Aku mengangguk, “Sepuluh tahun Sam,” ucapku menyela.
“Yeah, itu akan menjadi yang terbaik. Dia pasti sabar menghadapimu.” Komentar Sam mengejutkanku.
“Apa sifatku buruk, Sam?” tanyaku penasaran.
“Hmm, bukan buruk Salli, hmm … bagaimana ya, kau hanya selalu sibuk dengan isi pikiranmu, mudah sekali mengubah suasana hati, jujur dulu … itu yang membuatku terpancing emosi.”
Aku terhenyak, cukup lama, mencermati ungkapan hati Sam yang teramat jujur. Kupastikan ia tidak berbohong, karena setelahnya Sam berpamitan akan meneruskan pendidikannya di Beijing―mendapat beasiswa katanya.

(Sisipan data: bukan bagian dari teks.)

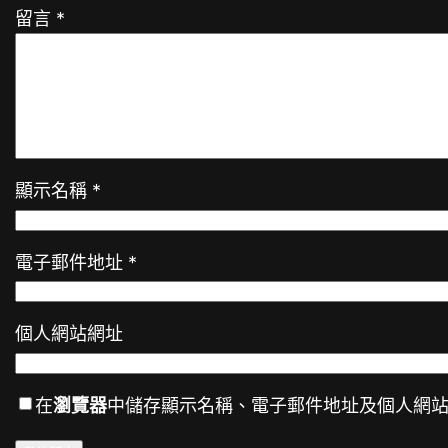
留言
*
顯示名稱
*
電子郵件地址
*
個人網站網址
在
瀏覽器
中儲存顯示名稱、電子郵件地址及個人網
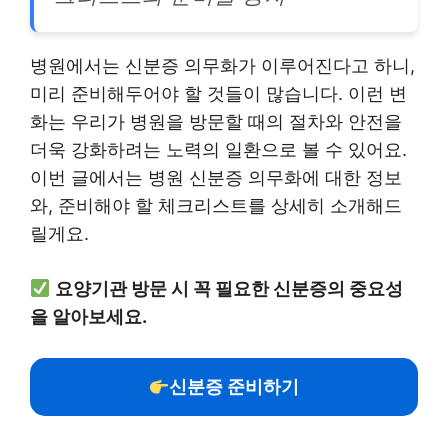
병원에서는 신분증 의무화가 이루어진다고 하니,
미리 준비해두어야 할 것들이 많습니다. 이런 변
화는 우리가 병원을 방문할 때의 절차와 안전을
더욱 강화하려는 노력의 일환으로 볼 수 있어요.
이번 글에서는 병원 신분증 의무화에 대한 정보
와, 준비해야 할 체크리스트를 상세히 소개해드
릴게요.
요양기관 방문 시 꼭 필요한 신분증의 중요성
을 알아보세요.
신분증 준비하기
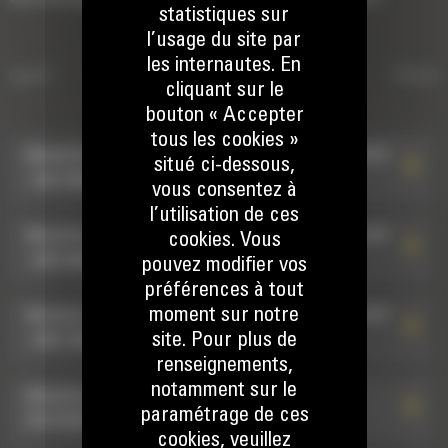
statistiques sur
l’usage du site par
les internautes. En
e typeS
ATTACHES DE TYPE S À
Rotate
cliquant sur le
Attaches de type S à raccord hydraul
RACCORD HYDRAULIQUE
bouton « Accepter
tous les cookies »
Attache de type S à raccords hydrauliques HCS70
situé ci-dessous,
: 582-8929
vous consentez à
l’utilisation de ces
Attache de type S à raccords hydrauliques HCS70
cookies. Vous
: 580-0407
pouvez modifier vos
préférences à tout
moment sur notre
Attache de type S à raccords hydrauliques HCS70
site. Pour plus de
: 598-7847
renseignements,
notamment sur le
Attache de type S à raccords hydrauliques
paramétrage de ces
HCS70/55 : 582-9886
cookies, veuillez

Untunglah, pada pertemuan terakhir kami, sudah tak ada lagi hal yang mengganjal. Aku bisa dengan ringan melambaikan tangan pada Sam yang melajukan motornya meninggalkanku. Aku turut merasa senang untuk Sam, karena ia berhasil dalam study-nya.
Hmm, tiba-tiba aku memiliki pikiran gila, akh, tidak … tidak, seharusny itu pikiran baik. Apakah aku pun dapat berbaikan dengan Ayah, dan ikut tersenyum untuk kebahagiaannya?